Stored records:
★ ★ ★

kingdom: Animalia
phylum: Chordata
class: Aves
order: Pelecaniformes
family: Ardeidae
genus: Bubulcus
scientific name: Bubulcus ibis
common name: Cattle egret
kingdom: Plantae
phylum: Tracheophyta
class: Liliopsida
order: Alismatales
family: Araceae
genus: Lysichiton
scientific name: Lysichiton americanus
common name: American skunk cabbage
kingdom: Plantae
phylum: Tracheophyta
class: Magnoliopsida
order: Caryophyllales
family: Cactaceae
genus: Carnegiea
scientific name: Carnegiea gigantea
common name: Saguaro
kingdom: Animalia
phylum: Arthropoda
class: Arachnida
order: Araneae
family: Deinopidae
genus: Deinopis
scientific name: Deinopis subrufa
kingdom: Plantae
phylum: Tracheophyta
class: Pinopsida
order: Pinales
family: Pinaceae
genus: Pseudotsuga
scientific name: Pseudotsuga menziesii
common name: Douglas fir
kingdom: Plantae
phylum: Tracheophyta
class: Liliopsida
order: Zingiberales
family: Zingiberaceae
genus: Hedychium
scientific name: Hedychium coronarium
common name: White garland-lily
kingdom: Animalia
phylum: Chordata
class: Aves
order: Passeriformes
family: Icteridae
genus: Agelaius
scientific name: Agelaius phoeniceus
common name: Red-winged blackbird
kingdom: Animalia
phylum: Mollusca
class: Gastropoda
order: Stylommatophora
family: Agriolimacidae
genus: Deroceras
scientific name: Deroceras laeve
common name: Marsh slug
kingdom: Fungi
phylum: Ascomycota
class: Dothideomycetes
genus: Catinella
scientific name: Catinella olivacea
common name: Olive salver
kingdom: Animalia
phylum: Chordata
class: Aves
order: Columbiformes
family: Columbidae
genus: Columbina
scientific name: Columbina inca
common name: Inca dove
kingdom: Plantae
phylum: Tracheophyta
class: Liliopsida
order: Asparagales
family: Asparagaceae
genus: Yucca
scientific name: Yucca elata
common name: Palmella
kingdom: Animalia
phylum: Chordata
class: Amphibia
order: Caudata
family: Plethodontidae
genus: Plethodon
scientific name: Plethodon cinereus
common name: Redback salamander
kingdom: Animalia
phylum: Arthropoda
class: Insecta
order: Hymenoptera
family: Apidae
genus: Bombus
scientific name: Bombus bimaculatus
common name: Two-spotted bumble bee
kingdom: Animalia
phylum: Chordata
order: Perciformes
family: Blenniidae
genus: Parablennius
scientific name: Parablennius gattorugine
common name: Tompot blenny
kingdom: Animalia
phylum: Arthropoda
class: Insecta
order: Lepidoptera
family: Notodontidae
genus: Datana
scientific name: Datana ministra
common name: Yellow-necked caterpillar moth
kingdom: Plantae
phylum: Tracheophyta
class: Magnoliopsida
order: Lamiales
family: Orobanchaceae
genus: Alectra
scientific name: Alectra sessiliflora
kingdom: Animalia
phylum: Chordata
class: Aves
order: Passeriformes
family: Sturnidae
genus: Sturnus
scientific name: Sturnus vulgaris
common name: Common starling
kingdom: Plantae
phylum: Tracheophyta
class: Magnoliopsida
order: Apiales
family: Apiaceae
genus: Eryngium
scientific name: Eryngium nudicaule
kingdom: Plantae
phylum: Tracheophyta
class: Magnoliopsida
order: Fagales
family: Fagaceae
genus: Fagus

★ ★ ★

TASK TO CARRY OUT:
Update the stretch of the records from "common name: American skunk cabbage" through "family: Zingiberaceae" by changing every "phylum" to "division". Give back only those lines, with everything else left as it is.

ANSWER BELOW:
common name: American skunk cabbage
kingdom: Plantae
division: Tracheophyta
class: Magnoliopsida
order: Caryophyllales
family: Cactaceae
genus: Carnegiea
scientific name: Carnegiea gigantea
common name: Saguaro
kingdom: Animalia
division: Arthropoda
class: Arachnida
order: Araneae
family: Deinopidae
genus: Deinopis
scientific name: Deinopis subrufa
kingdom: Plantae
division: Tracheophyta
class: Pinopsida
order: Pinales
family: Pinaceae
genus: Pseudotsuga
scientific name: Pseudotsuga menziesii
common name: Douglas fir
kingdom: Plantae
division: Tracheophyta
class: Liliopsida
order: Zingiberales
family: Zingiberaceae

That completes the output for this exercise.